Gender Pay Gaps – further reflection on the BBC pay debacle

Gender Pay Gaps –   further reflection on the BBC pay debacle

I have been spending time looking at some of the 2017 Gender Pay Gap Reports  in some detail and will be writing on them shortly but so far I have not found anything that has disappointed me as much as the huge gender pay chasm that was revealed in the publication of the BBC’s most highly paid stars last July.

However that may be because none of the companies have voluntarily published any actual earnings figures which is how what got the BBC into such trouble.  The interesting fact is that despite the BBC UK having a relatively low gender pay gap of 9% (published following its equal pay audit last year), and nearly half its employees being women almost throughout the organisation, this huge gender disparity of pay in the highly paid quartile can still occur. So we would probably be equally disappointed by actual earnings disparities if other companies did publish them.  Judging by the size of some of the reported pay gaps, these senior male executives must be paid very well indeed to skew the results so heavily, even in female dominated companies.

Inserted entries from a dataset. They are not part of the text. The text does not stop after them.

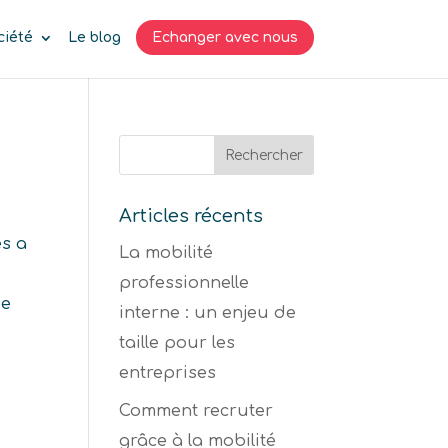
ciété
Le blog
Echanger avec nous
Articles récents
es a
La mobilité
professionnelle
ée
interne : un enjeu de
taille pour les
entreprises
Comment recruter
grâce à la mobilité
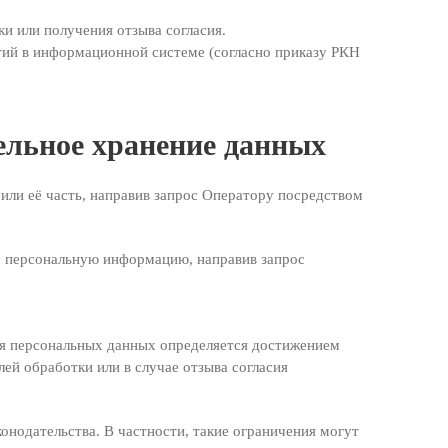
и или получения отзыва согласия.
тий в информационной системе (согласно приказу РКН
ельное хранение данных
или её часть, направив запрос Оператору посредством
им персональную информацию, направив запрос
ия персональных данных определяется достижением
ей обработки или в случае отзыва согласия
конодательства. В частности, такие ограничения могут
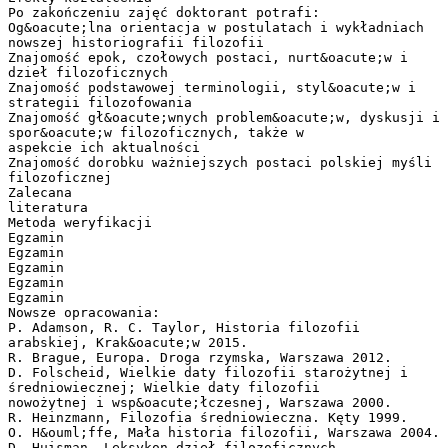
Po zakończeniu zajęć doktorant potrafi:
Og&oacute;lna orientacja w postulatach i wykładniach
nowszej historiografii filozofii
Znajomość epok, czołowych postaci, nurt&oacute;w i
dzieł filozoficznych
Znajomość podstawowej terminologii, styl&oacute;w i
strategii filozofowania
Znajomość gł&oacute;wnych problem&oacute;w, dyskusji i
spor&oacute;w filozoficznych, także w
aspekcie ich aktualności
Znajomość dorobku ważniejszych postaci polskiej myśli
filozoficznej
Zalecana
literatura
Metoda weryfikacji
Egzamin
Egzamin
Egzamin
Egzamin
Egzamin
Nowsze opracowania:
P. Adamson, R. C. Taylor, Historia filozofii
arabskiej, Krak&oacute;w 2015.
R. Brague, Europa. Droga rzymska, Warszawa 2012.
D. Folscheid, Wielkie daty filozofii starożytnej i
średniowiecznej; Wielkie daty filozofii
nowożytnej i wsp&oacute;łczesnej, Warszawa 2000.
R. Heinzmann, Filozofia średniowieczna. Kęty 1999.
O. H&ouml;ffe, Mała historia filozofii, Warszawa 2004.
D. Huisman, Leksykon dzieł filozoficznych,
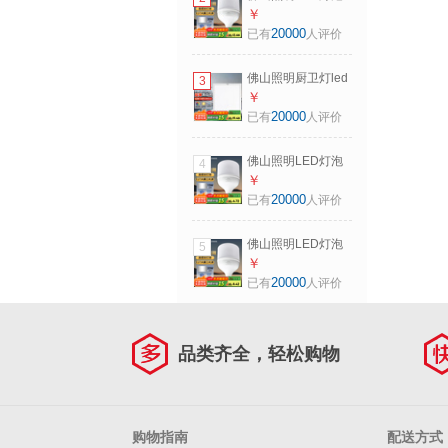
白光
节能灯泡柱形E27
￥
大螺口家用商用超
20000
已有
人评价
亮大功率工厂车间
灯 30W E27白光
佛山照明厨卫灯led
3
集成吊顶灯面板灯
￥
平板灯嵌入式铝扣
20000
已有
人评价
板灯厨房灯具 经典
白12W 300*300 白
佛山照明LED灯泡
4
光 铝扣式
节能灯泡柱形E27
￥
大螺口家用商用超
20000
已有
人评价
亮大功率工厂车间
灯 15W E27白光
佛山照明LED灯泡
5
节能灯泡柱形E27
￥
大螺口家用商用超
20000
已有
人评价
亮大功率工厂车间
灯 20W E27白光
品类齐全，轻松购物
购物指南
配送方式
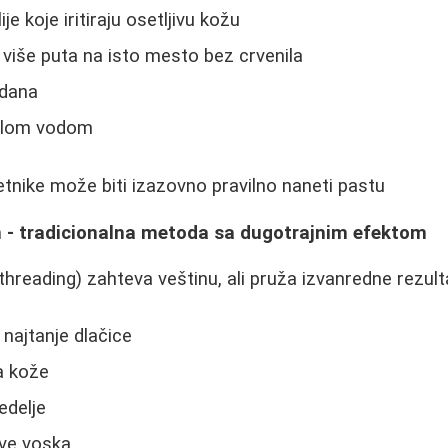
je koje iritiraju osetljivu kožu
više puta na isto mesto bez crvenila
 dana
oplom vodom
nike može biti izazovno pravilno naneti pastu
 - tradicionalna metoda sa dugotrajnim efektom
threading) zahteva veštinu, ali pruža izvanredne rezult
 najtanje dlačice
ja kože
edelje
ove voska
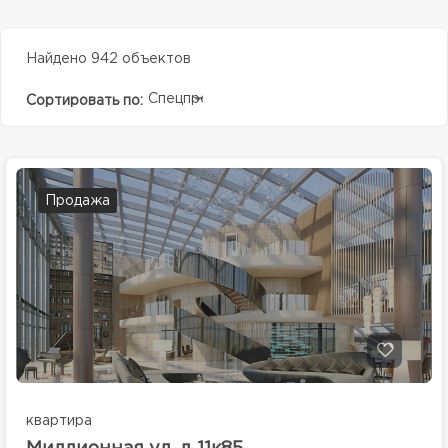
Найдено 942 объектов
Спецпредолжение
Сортировать по:
Продажа
квартира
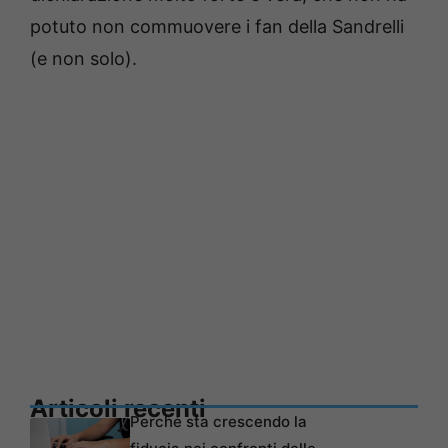
potuto non commuovere i fan della Sandrelli
(e non solo).
Articoli recenti
Perché sta crescendo la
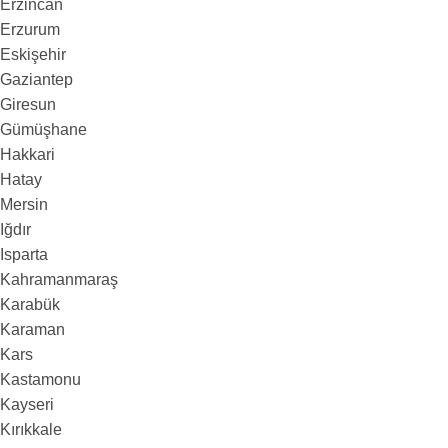
Erzincan
Erzurum
Eskişehir
Gaziantep
Giresun
Gümüşhane
Hakkari
Hatay
Mersin
Iğdır
Isparta
Kahramanmaraş
Karabük
Karaman
Kars
Kastamonu
Kayseri
Kırıkkale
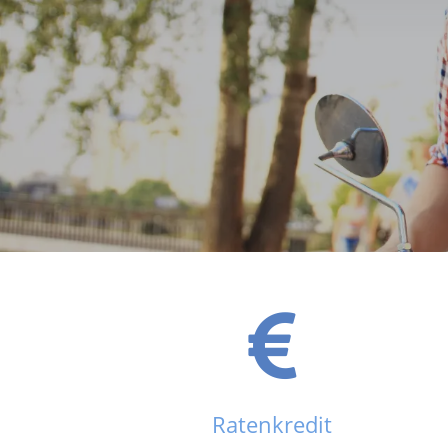
Ratenkredit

I bring up the BBC pay revelation of last year because it needs ongoing attention, shining a light on what may be happening elsewhere. I found the article written by Sarah Montague in the Sunday Times this week quite heart wrenching. On the face of it this was gender discrimination of the most odious kind.  This is not a cut throat profit driven investment bank but a publicly funded organisation that likes to think of itself as politically correct in every way. Complicated remuneration packages have made it very difficult to compare salaries, making inequality of pay hard to establish. But to sit side by side with someone ostensibly doing the same job for so many years only to find he is valued at nearly five times more than you are must be devastating. I will not reiterate her experience but I am glad she has written this   and as she says there will be literally thousands of women who are being underpaid compared to their male colleagues without them knowing. It is only by insisting on further transparency than the current gender pay reports require that any of us can know.

Postnote: BBC Worldwide (as opposed to just the UK) published their Gender Pay Gap Report  and the gap measured nearer 17%.